**EXERCISE BRIEF**
Each line of the material below with the word "fees" is to be reported.

**LISTED ENTRIES**
**********

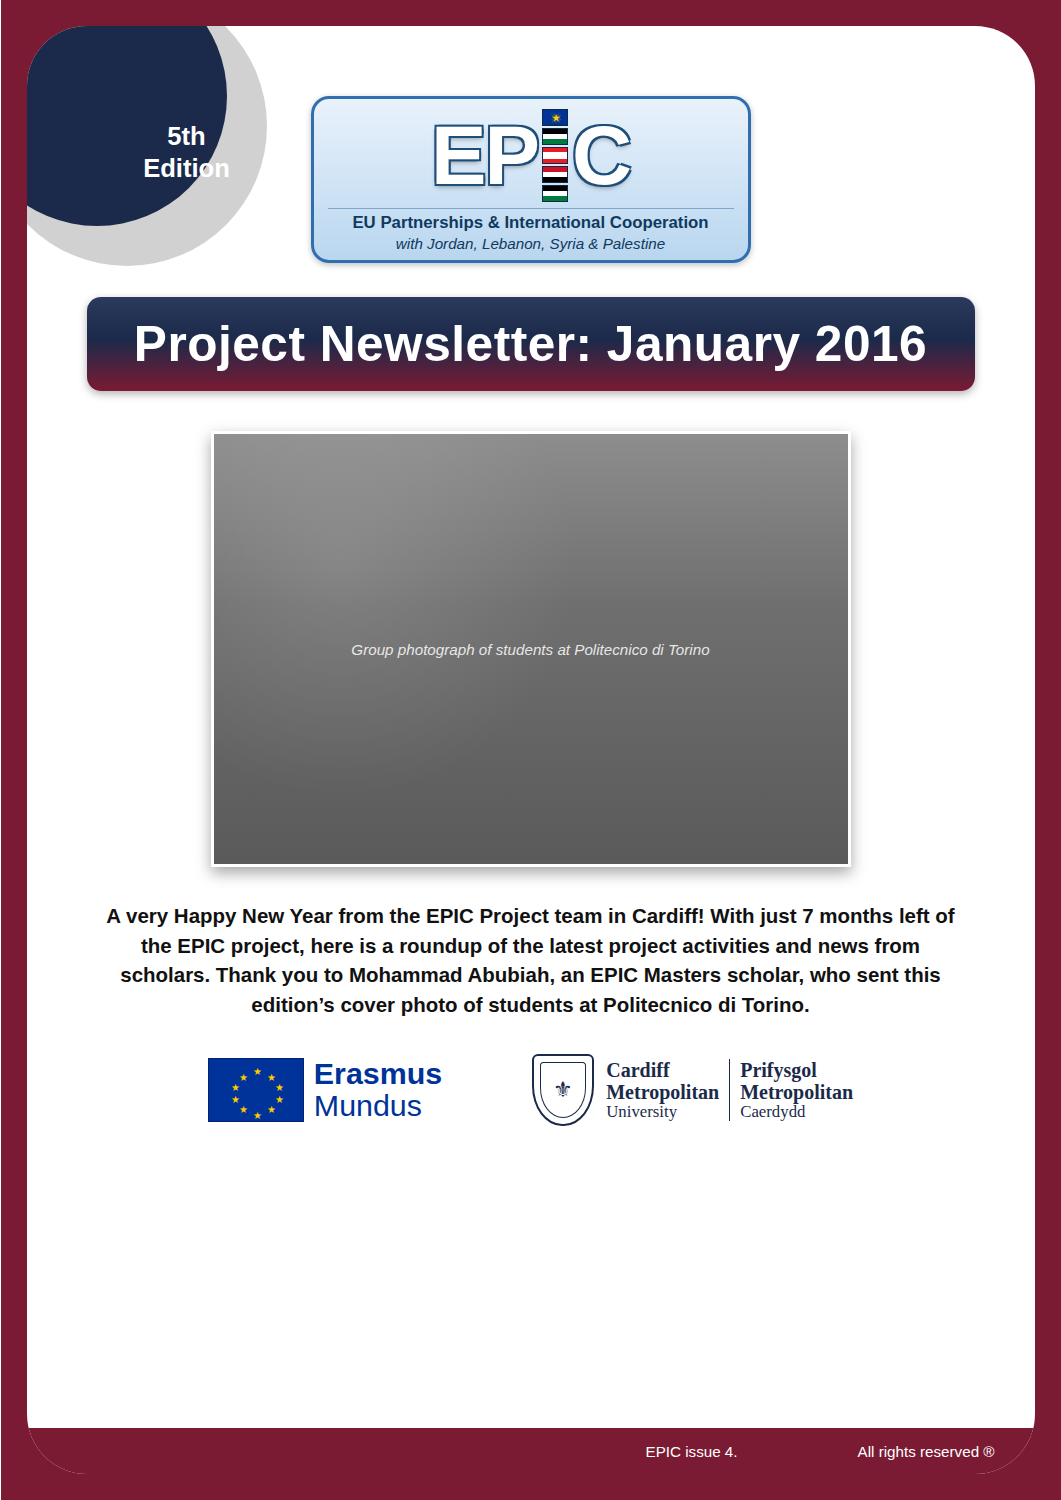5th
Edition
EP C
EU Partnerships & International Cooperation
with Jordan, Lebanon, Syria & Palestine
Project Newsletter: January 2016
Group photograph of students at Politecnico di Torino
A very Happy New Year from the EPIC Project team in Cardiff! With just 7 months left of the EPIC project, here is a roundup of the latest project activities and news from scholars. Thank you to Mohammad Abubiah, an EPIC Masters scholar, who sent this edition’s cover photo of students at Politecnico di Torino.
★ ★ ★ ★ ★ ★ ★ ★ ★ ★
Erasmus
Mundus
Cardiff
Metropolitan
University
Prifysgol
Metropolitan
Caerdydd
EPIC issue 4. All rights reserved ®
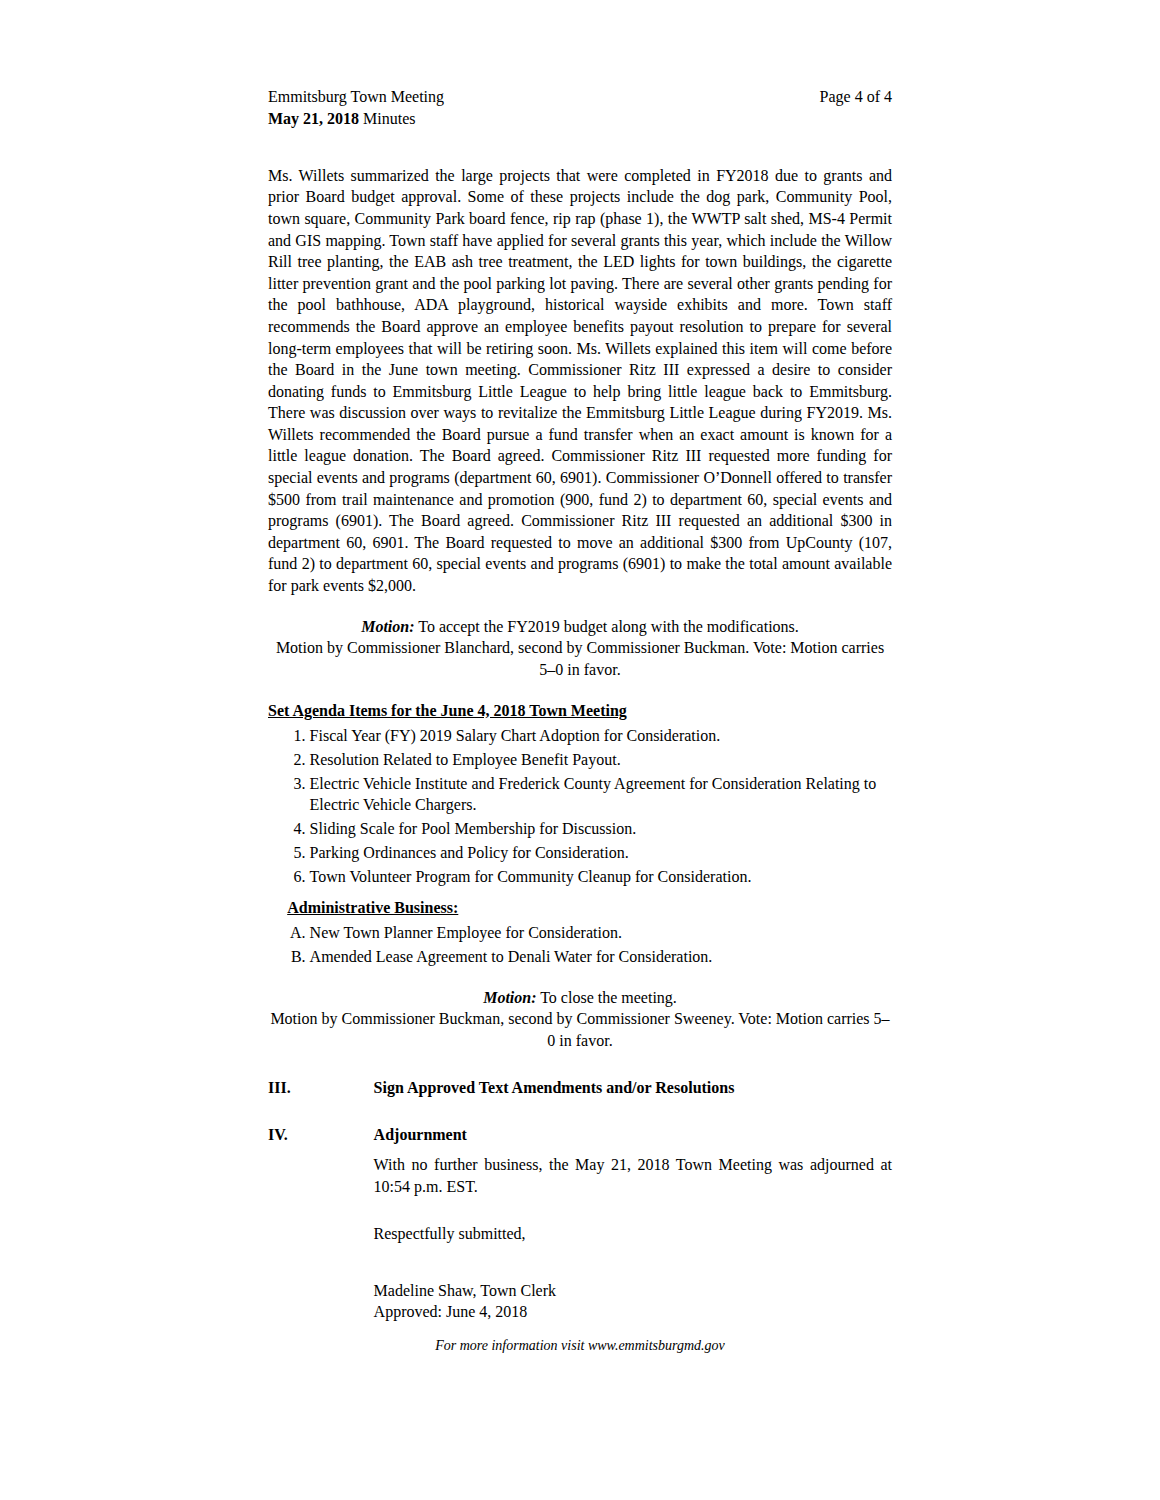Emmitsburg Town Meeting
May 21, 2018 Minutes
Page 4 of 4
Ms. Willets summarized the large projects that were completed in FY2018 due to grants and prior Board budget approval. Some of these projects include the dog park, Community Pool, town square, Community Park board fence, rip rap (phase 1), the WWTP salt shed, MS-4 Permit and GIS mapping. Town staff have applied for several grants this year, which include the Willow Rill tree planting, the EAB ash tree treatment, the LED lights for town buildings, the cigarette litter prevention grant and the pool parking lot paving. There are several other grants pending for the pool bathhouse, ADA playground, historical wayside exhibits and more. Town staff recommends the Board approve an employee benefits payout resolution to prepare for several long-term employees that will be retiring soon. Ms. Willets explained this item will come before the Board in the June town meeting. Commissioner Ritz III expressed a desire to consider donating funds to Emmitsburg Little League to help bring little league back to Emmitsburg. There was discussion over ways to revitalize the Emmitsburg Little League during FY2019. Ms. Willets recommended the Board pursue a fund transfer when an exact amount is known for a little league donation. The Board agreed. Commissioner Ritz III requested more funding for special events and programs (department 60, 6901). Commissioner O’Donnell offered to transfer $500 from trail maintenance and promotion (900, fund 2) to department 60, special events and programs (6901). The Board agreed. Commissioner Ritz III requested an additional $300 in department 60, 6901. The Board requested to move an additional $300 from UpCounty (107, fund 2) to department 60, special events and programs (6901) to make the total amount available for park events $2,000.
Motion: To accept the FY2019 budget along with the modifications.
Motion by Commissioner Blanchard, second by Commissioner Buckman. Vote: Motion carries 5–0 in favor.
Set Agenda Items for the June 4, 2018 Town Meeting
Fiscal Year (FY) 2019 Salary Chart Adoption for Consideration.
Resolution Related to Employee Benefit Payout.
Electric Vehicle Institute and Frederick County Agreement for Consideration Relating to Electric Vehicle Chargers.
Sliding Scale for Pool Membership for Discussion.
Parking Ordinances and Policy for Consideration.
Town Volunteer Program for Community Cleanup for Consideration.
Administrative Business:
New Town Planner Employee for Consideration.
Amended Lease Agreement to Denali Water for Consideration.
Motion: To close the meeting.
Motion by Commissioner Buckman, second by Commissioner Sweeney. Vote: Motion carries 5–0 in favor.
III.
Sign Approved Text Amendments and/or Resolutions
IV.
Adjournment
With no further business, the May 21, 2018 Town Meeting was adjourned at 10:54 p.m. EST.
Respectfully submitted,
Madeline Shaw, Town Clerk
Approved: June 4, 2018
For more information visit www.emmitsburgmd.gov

**********

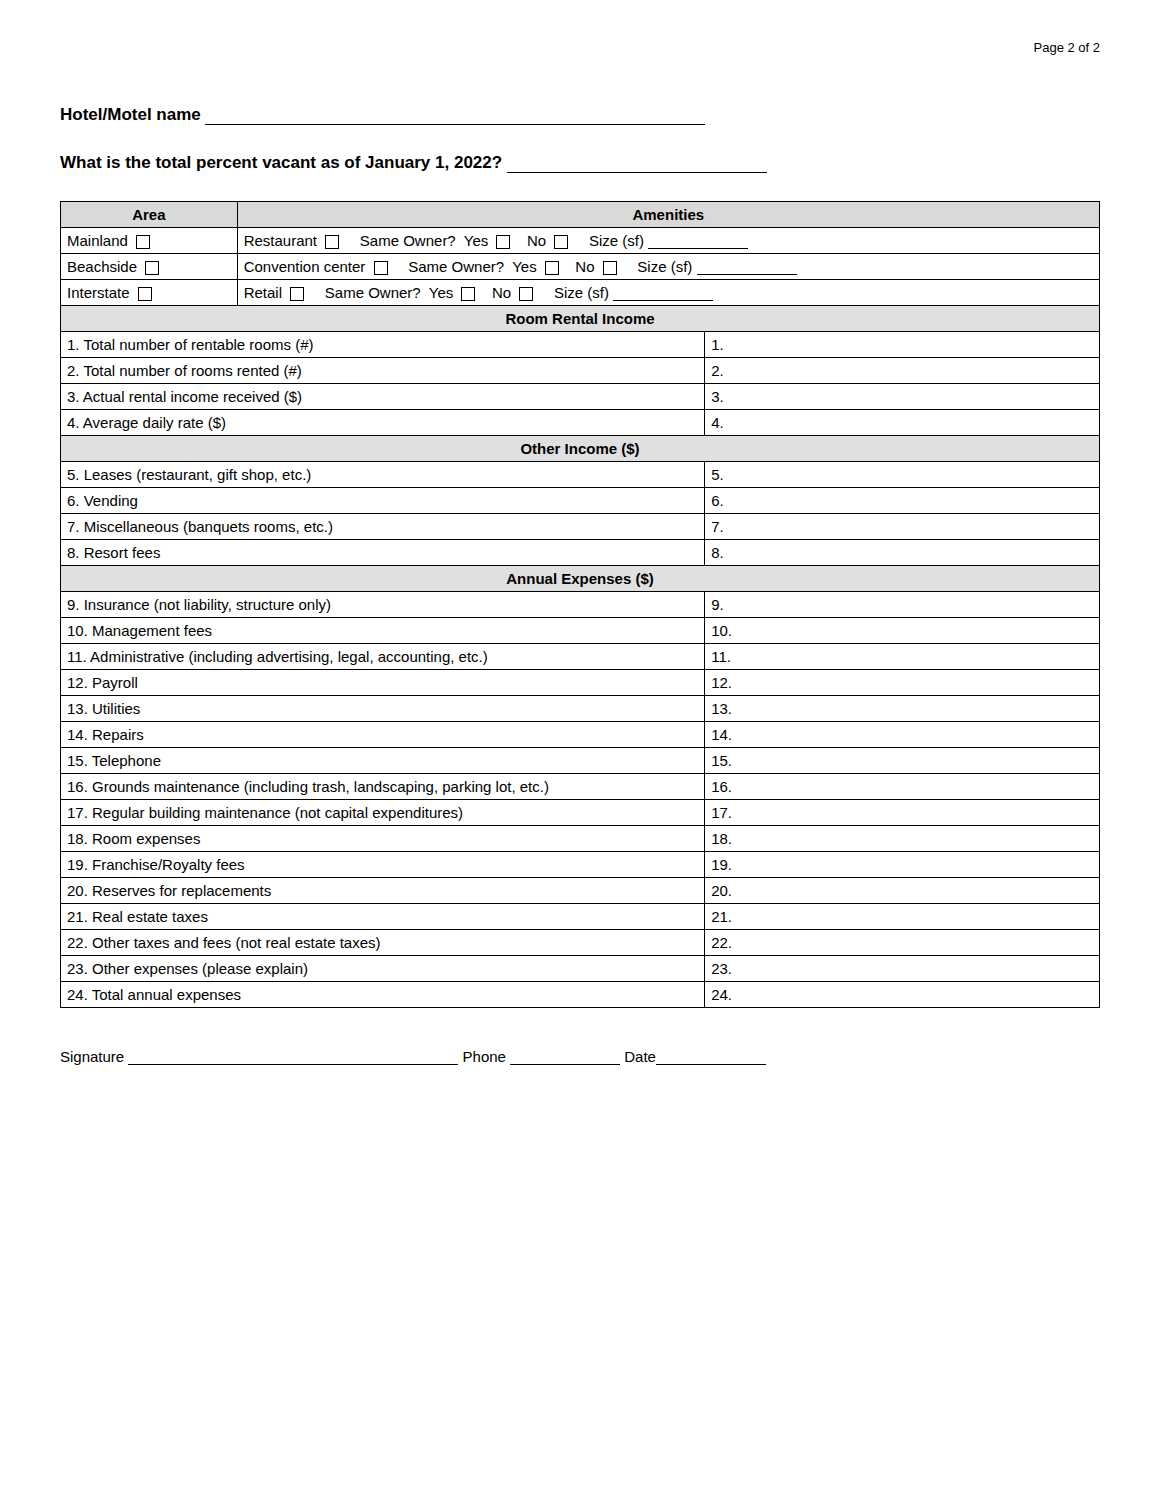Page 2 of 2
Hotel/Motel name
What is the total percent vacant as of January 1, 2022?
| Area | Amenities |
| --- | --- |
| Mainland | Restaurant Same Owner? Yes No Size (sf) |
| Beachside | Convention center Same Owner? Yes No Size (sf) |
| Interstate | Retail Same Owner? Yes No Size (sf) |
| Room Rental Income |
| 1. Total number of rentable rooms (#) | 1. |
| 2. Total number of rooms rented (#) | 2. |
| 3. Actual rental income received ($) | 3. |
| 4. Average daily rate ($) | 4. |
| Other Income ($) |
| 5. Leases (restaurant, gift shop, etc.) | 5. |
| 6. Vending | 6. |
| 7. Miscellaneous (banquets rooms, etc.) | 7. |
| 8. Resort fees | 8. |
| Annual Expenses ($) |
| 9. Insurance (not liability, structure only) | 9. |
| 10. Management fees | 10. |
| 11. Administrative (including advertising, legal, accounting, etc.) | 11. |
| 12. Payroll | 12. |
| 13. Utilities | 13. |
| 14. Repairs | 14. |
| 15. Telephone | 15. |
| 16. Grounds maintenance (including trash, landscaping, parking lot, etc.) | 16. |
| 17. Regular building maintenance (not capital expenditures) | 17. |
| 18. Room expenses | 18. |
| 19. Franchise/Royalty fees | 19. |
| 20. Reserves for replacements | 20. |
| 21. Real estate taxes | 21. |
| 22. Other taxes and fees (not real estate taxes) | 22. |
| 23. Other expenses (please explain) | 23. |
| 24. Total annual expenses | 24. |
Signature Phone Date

**********

**TASK OUTPUT**
| 8. Resort fees | 8. |
| 10. Management fees | 10. |
| 19. Franchise/Royalty fees | 19. |
| 22. Other taxes and fees (not real estate taxes) | 22. |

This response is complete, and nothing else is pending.